A PHP wrapper for Tesseract-OCR binary.
Originally inspired from ddeboer/tesseract with added features + some Improvements.
$ composer require ahmedghanem00/tesseract-ocr
if the tesseract is added to your path, You can just do:
$tesseract = new \ahmedghanem00\TesseractOCR\Tesseract();
Otherwise, You can do:
$tesseract = new \ahmedghanem00\TesseractOCR\Tesseract("path/to/binary/location");
# OR, If you already have an initiated instance
$tesseract->setBinaryPath("path/to/binary/location");
To specify the tesseract process timeout:
$tesseract = new \ahmedghanem00\TesseractOCR\Tesseract(processTimeout: 3);
# OR
$tesseract->setProcessTimeout(2.5);
To specify a custom tessdata-dir:
$tesseract->setTessDataDirPath("path/to/data/dir")

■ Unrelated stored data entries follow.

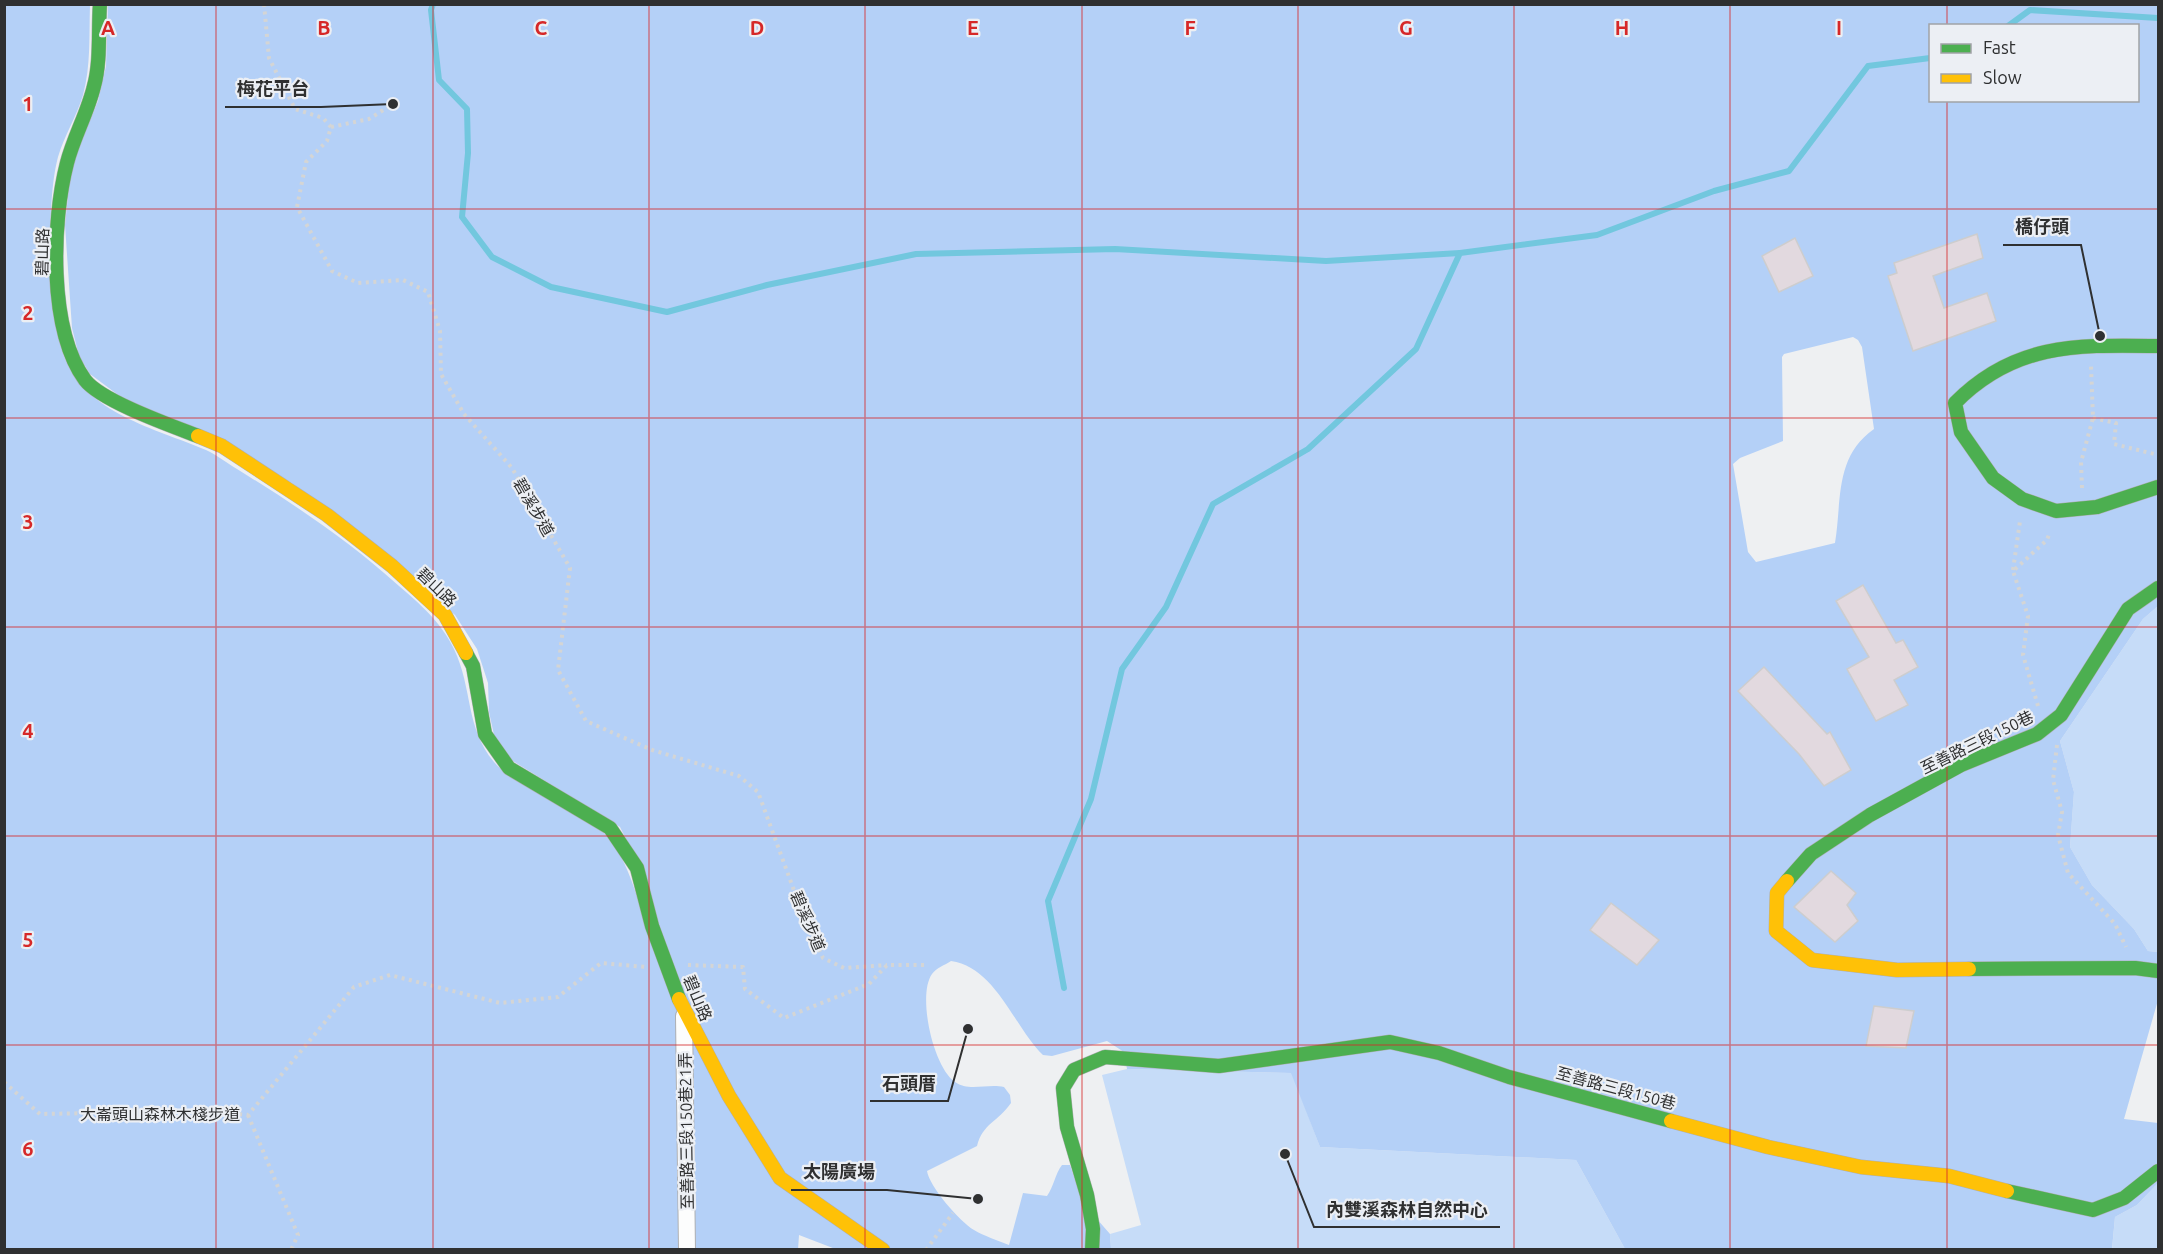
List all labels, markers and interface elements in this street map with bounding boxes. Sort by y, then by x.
text: A [101,16,115,39]
text: B [317,16,331,39]
text: C [535,16,548,39]
text: D [750,16,764,39]
text: E [967,16,979,39]
text: F [1184,16,1196,39]
text: G [1399,16,1413,39]
text: H [1615,16,1629,39]
text: I [1836,16,1842,39]
legend [1929,24,2139,102]
text: Fast [1983,37,2016,57]
text: Slow [1983,67,2022,87]
callout: 梅花平台 [225,71,321,107]
text: 梅花平台 [237,78,309,98]
text: 1 [22,92,34,115]
callout: 橋仔頭 [2003,209,2081,245]
text: 橋仔頭 [2015,216,2069,236]
street label: 碧山路 [33,228,51,276]
text: 2 [22,301,34,324]
street label: 碧溪步道 [510,475,558,539]
text: 3 [22,510,34,533]
street label: 碧山路 [413,564,461,610]
street label: 至善路三段150巷 [1918,707,2036,777]
text: 4 [22,719,34,742]
street label: 碧溪步道 [787,888,829,954]
text: 5 [22,928,34,951]
street label: 碧山路 [680,972,716,1024]
street label: 至善路三段150巷21弄 [676,1052,696,1210]
street label: 至善路三段150巷 [1554,1063,1678,1113]
callout: 石頭厝 [870,1065,948,1101]
text: 石頭厝 [882,1073,936,1093]
street label: 大崙頭山森林木棧步道 [80,1105,240,1123]
text: 6 [22,1137,34,1160]
callout: 太陽廣場 [791,1154,887,1190]
text: 太陽廣場 [803,1161,875,1181]
callout: 內雙溪森林自然中心 [1314,1191,1500,1227]
text: 內雙溪森林自然中心 [1326,1199,1488,1219]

To reset tessdata-dir to default:
$tesseract->resetTessDataDirPath();
To get version of the binary:
$version = $tesseract->getVersion();
To get all the supported languages:
$languages = $tesseract->getSupportedLanguages();
To OCR an Image:
$result = $tesseract->recognize("test.png");
## OR
$result = $tesseract->recognize("https://example.com/test.png");
## etc.
Thanks to the Intervention/image package. The recognize method can accept different sources for an image:
- Path of the image in filesystem.
- URL of an image (allow_url_fopen must be enabled).
- Binary image data.
- Data-URL encoded image data.
- Base64 encoded image data.
- PHP resource of type gd
- Imagick instance
- Intervention\Image\Image instance
- SplFileInfo instance (To handle Laravel file uploads via Symfony\Component\HttpFoundation\File\UploadedFile)

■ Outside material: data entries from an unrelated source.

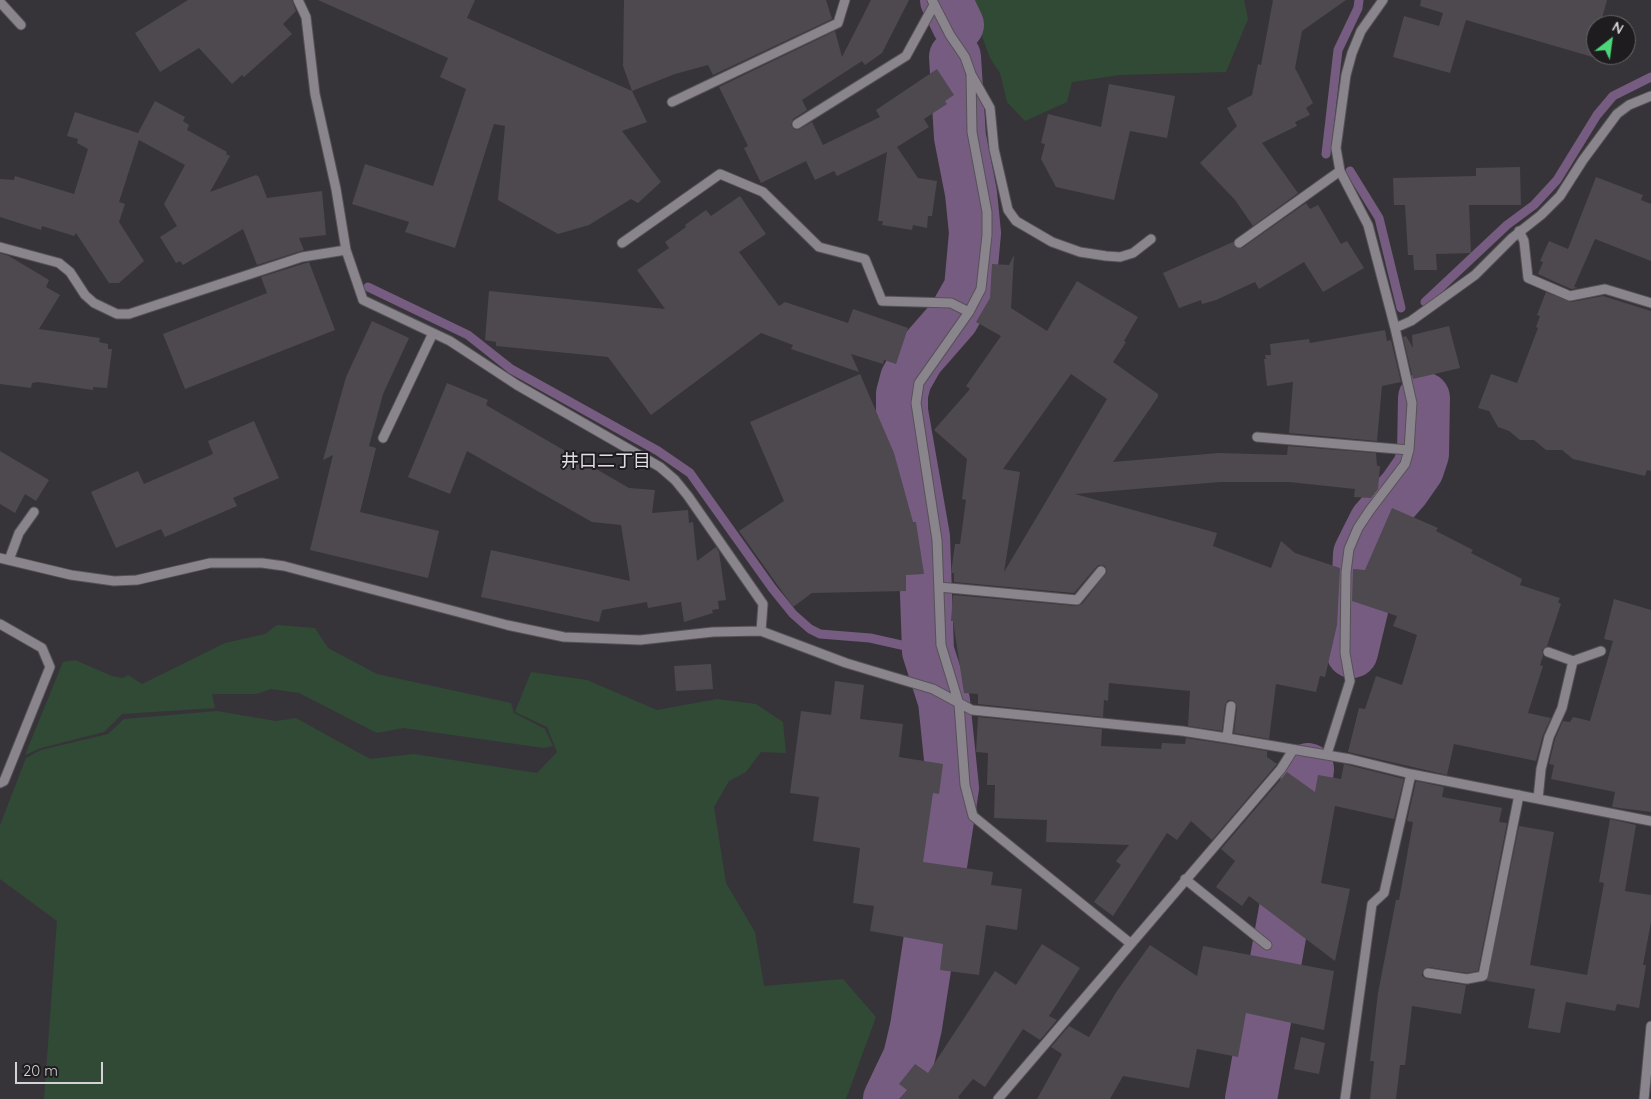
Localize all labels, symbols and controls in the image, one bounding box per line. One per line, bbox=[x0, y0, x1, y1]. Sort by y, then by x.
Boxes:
north arrow bbox=[1586, 15, 1636, 65]
text: N bbox=[1609, 18, 1627, 38]
district label: 井口二丁目 bbox=[561, 451, 651, 473]
scale bar bbox=[18, 1052, 105, 1084]
text: 20 m bbox=[23, 1061, 58, 1080]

To Specify the language(s):
$result = $tesseract->recognize("test.png", langs: ["eng", "ara"]);
To specify the Page-Segmentation-Model (PSM):
use ahmedghanem00\TesseractOCR\Enum\PSM;
# using PSM enum
$result = $tesseract->recognize("test.png", psm: PSM::SINGLE_BLOCK);
# OR by using id directly
$result = $tesseract->recognize("test.png", psm: 3);
To specify the OCR-Engine-Mode (OEM):
use ahmedghanem00\TesseractOCR\Enum\OEM;
# using OEM enum
$result = $tesseract->recognize("test.png", oem: OEM::LEGACY_WITH_LSTM);
# OR by using id directly
$result = $tesseract->recognize("test.png", oem: 3);
To specify the DPI of the input image:
$result = $tesseract->recognize("test.png", dpi: 200);
To make the recognize method output the result as a searchable PDF instead of raw text:
$pdfBinaryData = $tesseract->recognize("test.png", outputAsPDF: true);
file_put_contents("result.pdf", $pdfBinaryData)
To specify words-file or patterns-file:
$result = $tesseract->recognize("test.png", wordsFilePath: "/path/to/file");
# OR
$result = $tesseract->recognize("test.png", patternsFilePath: "/path/to/file");
To set a config parameters:
use ahmedghanem00\TesseractOCR\ConfigBag;
$config = ConfigBag::new()
->setParameter("tessedit_char_whitelist", "abcrety")
->setParameter("textord_pitch_range", 3);
$result = $tesseract->recognize("test.png", config: $config);
You can also run tesseract --print-parameters
to see the list of available config parameters.
Package is licensed under the MIT License. For more info, You can take a look at the License File.